━━━━━ DOCUMENT TEXT

Two years later, as I listened to the words of Dr. Borys Zabarko, my hand discreetly stroke my cheek down the same path the tears had taken over two years ago reminding me of the promise I had made to you. The auditorium was filled with 250 members of the German Federal Police. As Dr. Zabarko spoke about his experiences during the Holocaust, you could’ve heard a needle, if it would’ve dropped.

Dr. Zabarko had escaped the ghetto of Sharhorod as a child. After the Second World War he studied at the Chernivtsi University, and commenced his PhD at the Institute for History at the National Academy of Sciences of Ukraine in Kiev, where he received a PhD in 1971. He dedicated his whole career to combating Antisemitism and researching on the disaster of the Holocaust. The number of books he has written is impressive and he is at the forefront of research of the Holocaust in the Ukraine, gifting generations with his knowledge and commitment to combat this terrible heresy, which has cost millions of people their lives and has brought suffering over generations.

It was a twist of historical irony that he as a Ukrainian Jew was standing in front of a German audience, speaking about the horrible things which had happened through Nazi-Germany and its executive authorities. Now he had to flee his own country finding refuge where the perpetrators and terrible deadly heresy of Antisemitism had once installed a brutal system of death and catastrophe.

As he talked about the deadly role the police during the Nazi dictatorship had played, I held my breath and tried to swallow away the tears – the same hot tears of grief I had felt back then when I broke the news to you. Dr. Zabarko spoke about the massacre of Babyn Yar as the site of the largest massacre carried out by Nazi Germany’s forces during its campaign against the Soviet Union in World War II. It took place 29–30 September 1941, killing some 33,771 Jews in an industrial manner. He spoke about how the massacre was commenced with a mass ditch, in which line by line the victims fell through the hand of Sonderkommando 4a of Einsatzgruppe C, consisting of SD (Sicherheitsdienst) and SiPo (Sicherheitspolizei) men, the third company of the Special Duties Waffen-SS battalion, and a platoon of the No. 9 police battalion. As you can guess, a large number of these men had been police officers. While I glanced over the large number of listening police members and looked at the dark blue of my own police uniform, it felt as though not only the skin of my cheeks was set on fire. An important fire I hope others in the audience felt as well.

━━━━━━━━━━

REQUIRED ACTION A:
Collect every line from the rows that contains the string "attributes", copying each one unchanged.

━━━━━ LISTED RECORDS

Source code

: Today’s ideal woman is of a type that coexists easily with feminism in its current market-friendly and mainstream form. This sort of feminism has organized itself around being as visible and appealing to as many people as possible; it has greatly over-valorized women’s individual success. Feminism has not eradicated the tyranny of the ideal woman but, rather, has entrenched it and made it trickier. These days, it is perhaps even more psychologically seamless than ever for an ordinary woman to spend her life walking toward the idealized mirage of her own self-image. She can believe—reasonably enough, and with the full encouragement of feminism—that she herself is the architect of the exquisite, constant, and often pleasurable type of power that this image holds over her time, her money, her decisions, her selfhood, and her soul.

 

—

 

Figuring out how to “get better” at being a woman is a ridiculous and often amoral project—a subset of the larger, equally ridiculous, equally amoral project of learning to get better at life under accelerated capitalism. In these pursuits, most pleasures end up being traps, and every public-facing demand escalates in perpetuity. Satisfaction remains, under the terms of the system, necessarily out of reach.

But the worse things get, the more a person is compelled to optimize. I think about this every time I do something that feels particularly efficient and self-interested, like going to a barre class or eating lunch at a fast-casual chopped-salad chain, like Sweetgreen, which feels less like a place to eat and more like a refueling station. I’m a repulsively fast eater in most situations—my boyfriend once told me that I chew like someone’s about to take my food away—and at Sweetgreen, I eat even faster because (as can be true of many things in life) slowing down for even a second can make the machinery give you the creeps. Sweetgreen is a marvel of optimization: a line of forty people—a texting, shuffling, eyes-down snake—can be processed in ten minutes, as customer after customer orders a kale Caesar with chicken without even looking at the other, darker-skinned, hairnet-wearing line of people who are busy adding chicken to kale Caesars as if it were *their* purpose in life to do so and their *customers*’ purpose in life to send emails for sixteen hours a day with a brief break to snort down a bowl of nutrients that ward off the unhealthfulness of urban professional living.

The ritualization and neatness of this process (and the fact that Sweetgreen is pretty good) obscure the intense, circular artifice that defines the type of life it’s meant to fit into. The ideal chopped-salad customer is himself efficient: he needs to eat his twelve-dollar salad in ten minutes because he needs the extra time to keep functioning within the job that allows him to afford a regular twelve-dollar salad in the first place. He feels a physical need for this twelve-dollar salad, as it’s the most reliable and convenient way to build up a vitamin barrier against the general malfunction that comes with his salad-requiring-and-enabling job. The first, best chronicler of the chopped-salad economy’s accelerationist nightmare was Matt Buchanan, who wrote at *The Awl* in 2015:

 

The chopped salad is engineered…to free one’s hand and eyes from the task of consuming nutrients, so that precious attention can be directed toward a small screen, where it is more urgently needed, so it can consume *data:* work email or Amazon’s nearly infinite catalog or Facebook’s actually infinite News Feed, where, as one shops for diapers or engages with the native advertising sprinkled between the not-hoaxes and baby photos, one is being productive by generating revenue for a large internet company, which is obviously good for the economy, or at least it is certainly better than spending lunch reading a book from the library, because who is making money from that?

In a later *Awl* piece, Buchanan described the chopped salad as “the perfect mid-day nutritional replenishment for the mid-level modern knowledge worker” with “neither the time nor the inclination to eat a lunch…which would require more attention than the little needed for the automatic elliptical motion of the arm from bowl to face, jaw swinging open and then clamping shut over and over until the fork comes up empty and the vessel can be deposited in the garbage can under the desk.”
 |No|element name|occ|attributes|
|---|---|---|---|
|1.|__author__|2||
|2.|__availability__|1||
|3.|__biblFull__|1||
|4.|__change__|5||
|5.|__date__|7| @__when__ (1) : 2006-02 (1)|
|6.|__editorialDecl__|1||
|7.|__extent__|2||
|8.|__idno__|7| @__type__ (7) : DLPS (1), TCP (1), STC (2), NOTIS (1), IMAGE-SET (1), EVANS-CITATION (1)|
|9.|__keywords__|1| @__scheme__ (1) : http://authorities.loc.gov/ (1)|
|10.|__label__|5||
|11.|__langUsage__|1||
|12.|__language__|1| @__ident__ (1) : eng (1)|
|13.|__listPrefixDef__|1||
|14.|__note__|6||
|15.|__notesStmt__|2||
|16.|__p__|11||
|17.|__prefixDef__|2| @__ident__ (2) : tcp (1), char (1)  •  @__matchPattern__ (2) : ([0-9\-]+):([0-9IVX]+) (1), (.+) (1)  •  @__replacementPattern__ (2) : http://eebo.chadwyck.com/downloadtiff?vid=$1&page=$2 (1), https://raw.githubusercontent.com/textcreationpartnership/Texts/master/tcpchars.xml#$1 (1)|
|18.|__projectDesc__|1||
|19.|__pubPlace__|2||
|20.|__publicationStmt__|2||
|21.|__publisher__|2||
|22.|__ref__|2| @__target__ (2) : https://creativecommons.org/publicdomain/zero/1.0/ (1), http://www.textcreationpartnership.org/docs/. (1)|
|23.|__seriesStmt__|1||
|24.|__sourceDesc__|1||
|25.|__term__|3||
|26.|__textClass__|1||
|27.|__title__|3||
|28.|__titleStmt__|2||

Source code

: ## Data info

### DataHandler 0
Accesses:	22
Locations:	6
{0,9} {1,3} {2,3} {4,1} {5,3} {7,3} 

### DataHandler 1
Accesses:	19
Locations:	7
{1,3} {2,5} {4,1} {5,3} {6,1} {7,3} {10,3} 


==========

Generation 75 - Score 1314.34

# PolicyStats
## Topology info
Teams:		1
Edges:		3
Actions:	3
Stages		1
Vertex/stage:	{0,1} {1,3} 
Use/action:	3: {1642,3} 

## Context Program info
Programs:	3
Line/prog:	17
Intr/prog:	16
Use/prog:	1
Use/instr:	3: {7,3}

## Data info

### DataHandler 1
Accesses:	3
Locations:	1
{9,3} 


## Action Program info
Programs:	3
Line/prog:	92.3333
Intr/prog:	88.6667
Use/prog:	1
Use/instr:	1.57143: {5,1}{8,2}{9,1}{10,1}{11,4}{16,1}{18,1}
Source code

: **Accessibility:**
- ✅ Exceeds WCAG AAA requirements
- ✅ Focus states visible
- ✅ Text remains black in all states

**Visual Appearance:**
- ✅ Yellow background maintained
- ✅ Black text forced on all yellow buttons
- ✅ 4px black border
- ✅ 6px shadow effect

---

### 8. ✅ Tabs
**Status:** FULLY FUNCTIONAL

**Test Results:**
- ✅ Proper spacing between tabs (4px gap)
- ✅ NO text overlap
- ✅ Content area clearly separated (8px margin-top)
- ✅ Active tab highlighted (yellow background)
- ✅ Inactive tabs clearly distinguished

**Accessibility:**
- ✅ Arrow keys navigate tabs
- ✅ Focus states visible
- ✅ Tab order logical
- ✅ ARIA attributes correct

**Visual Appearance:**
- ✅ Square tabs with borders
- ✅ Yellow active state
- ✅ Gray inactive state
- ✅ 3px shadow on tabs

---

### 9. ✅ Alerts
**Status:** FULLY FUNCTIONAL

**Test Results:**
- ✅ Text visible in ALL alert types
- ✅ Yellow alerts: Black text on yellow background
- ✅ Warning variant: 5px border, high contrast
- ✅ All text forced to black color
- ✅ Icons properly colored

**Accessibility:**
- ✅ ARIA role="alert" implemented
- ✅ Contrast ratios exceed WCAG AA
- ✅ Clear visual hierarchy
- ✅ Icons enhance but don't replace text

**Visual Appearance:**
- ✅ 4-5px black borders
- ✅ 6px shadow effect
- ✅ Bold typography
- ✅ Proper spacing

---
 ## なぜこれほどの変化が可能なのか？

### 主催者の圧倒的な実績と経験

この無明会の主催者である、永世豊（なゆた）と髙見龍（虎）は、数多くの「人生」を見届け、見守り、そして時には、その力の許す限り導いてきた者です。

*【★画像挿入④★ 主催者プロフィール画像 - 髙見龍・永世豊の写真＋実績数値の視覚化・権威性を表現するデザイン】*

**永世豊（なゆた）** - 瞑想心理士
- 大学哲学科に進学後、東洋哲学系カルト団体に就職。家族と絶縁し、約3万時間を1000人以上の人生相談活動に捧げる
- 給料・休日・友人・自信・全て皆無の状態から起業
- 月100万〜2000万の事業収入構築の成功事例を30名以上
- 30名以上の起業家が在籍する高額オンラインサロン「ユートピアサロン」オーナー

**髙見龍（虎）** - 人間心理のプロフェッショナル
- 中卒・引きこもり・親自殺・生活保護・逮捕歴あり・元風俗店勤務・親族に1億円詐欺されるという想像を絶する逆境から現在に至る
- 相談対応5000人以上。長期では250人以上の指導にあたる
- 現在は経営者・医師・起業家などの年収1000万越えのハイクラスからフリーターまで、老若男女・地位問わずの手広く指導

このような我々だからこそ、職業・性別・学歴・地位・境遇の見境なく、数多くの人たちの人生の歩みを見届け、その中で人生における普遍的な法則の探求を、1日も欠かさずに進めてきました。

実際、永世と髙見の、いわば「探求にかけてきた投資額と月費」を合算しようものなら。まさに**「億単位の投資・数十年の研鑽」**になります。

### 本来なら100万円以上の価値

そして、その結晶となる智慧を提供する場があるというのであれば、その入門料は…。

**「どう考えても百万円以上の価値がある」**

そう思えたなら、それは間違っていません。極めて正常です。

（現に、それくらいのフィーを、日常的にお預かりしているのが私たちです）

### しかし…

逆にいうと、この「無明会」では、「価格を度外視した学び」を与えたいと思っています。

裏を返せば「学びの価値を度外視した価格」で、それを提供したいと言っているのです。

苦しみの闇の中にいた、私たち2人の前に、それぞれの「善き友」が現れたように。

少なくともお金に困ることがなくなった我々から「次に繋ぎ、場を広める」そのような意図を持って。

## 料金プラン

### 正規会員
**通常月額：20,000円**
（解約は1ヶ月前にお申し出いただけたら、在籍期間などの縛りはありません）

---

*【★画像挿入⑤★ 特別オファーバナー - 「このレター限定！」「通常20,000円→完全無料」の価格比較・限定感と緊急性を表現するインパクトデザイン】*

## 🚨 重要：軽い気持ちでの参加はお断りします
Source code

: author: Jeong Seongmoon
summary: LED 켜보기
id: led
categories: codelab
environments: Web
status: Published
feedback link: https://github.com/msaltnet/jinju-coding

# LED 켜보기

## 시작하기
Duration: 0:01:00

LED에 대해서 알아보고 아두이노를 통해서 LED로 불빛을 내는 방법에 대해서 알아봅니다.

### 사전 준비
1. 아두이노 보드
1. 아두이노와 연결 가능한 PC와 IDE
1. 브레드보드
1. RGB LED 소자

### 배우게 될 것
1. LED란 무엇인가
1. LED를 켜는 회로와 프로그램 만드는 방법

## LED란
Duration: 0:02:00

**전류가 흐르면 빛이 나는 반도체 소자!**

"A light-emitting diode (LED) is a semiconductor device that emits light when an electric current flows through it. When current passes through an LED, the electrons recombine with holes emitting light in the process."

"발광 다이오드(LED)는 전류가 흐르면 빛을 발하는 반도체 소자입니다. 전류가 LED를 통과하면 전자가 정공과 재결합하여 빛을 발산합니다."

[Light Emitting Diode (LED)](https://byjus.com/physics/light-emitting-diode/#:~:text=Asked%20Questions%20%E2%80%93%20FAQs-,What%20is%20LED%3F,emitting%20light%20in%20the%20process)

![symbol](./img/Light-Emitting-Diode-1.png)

━━━━━━━━━━

REQUIRED ACTION B:
Write out the stretch of the essay from "It was a twist" through "death and catastrophe.", swapping "refuge" for "shelter".

WRITTEN ANSWER A:
 |No|element name|occ|attributes|
- ✅ ARIA attributes correct

WRITTEN ANSWER B:
It was a twist of historical irony that he as a Ukrainian Jew was standing in front of a German audience, speaking about the horrible things which had happened through Nazi-Germany and its executive authorities. Now he had to flee his own country finding shelter where the perpetrators and terrible deadly heresy of Antisemitism had once installed a brutal system of death and catastrophe.